- _What the exercise asks_
Gather every line below where "Table" appears.

#### Dataset excerpt ####

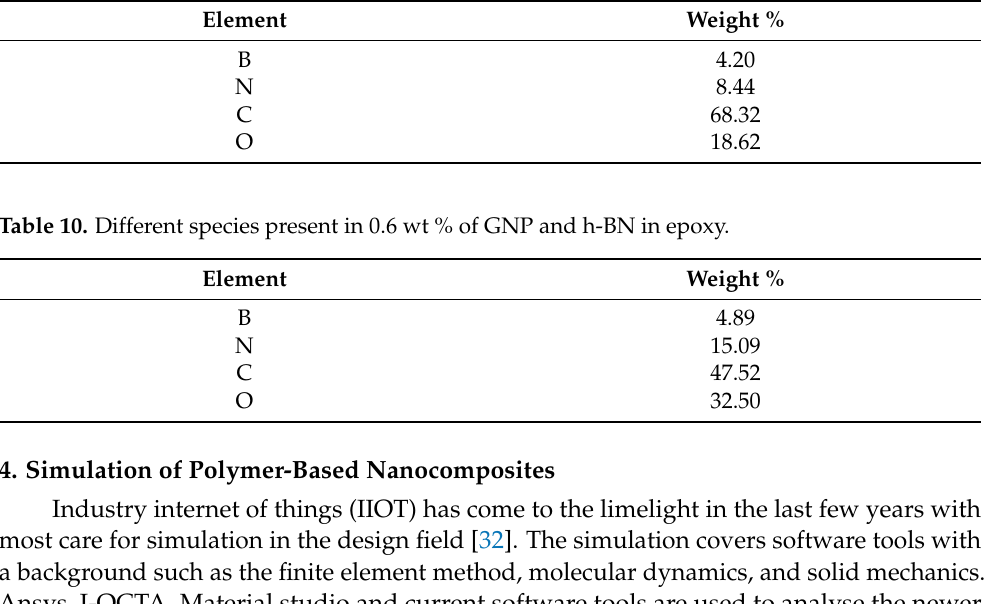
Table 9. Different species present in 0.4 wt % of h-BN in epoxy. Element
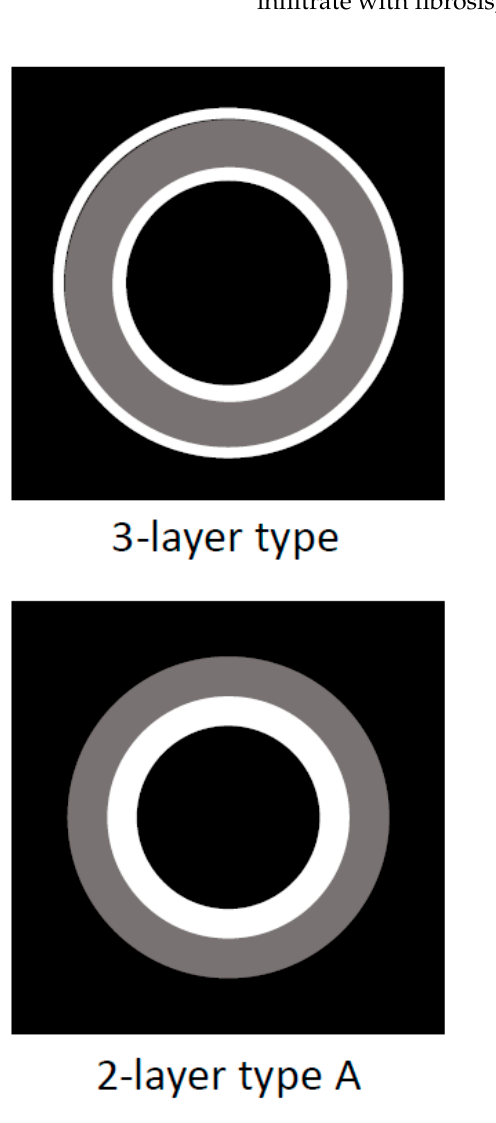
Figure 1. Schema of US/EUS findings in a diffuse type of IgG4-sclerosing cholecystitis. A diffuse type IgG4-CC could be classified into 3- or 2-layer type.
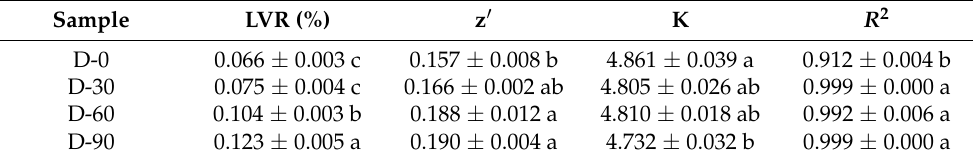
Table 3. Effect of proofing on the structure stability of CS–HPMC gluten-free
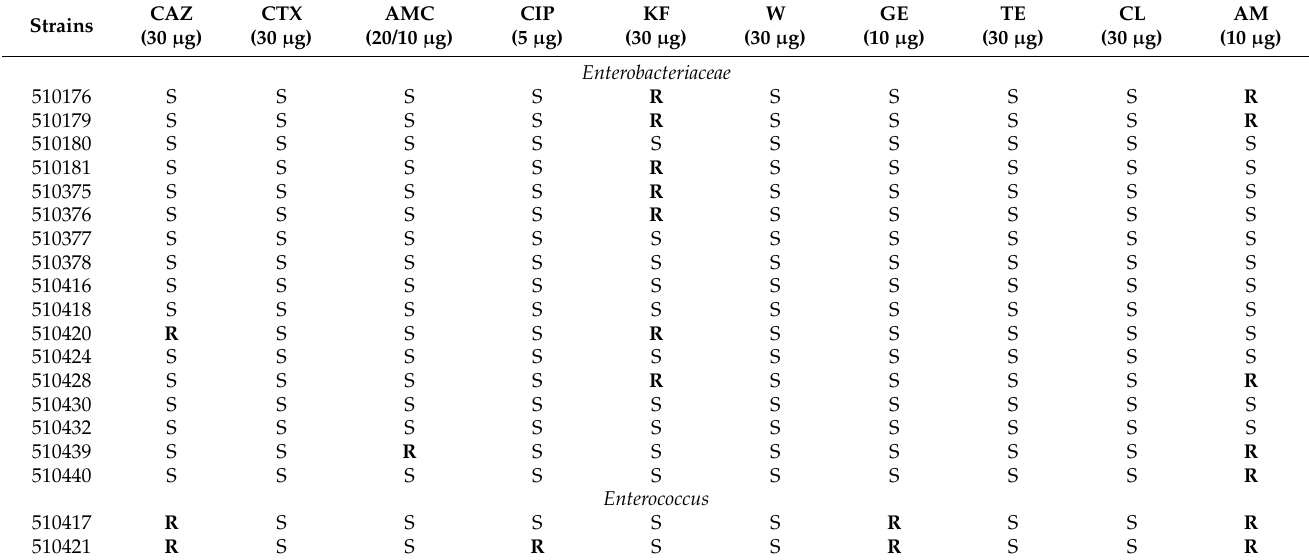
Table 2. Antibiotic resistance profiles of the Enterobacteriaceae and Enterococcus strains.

####

- _Output of the exercise_
Table 9. Different species present in 0.4 wt % of h-BN in epoxy. Element
Table 3. Effect of proofing on the structure stability of CS–HPMC gluten-free
Table 2. Antibiotic resistance profiles of the Enterobacteriaceae and Enterococcus strains.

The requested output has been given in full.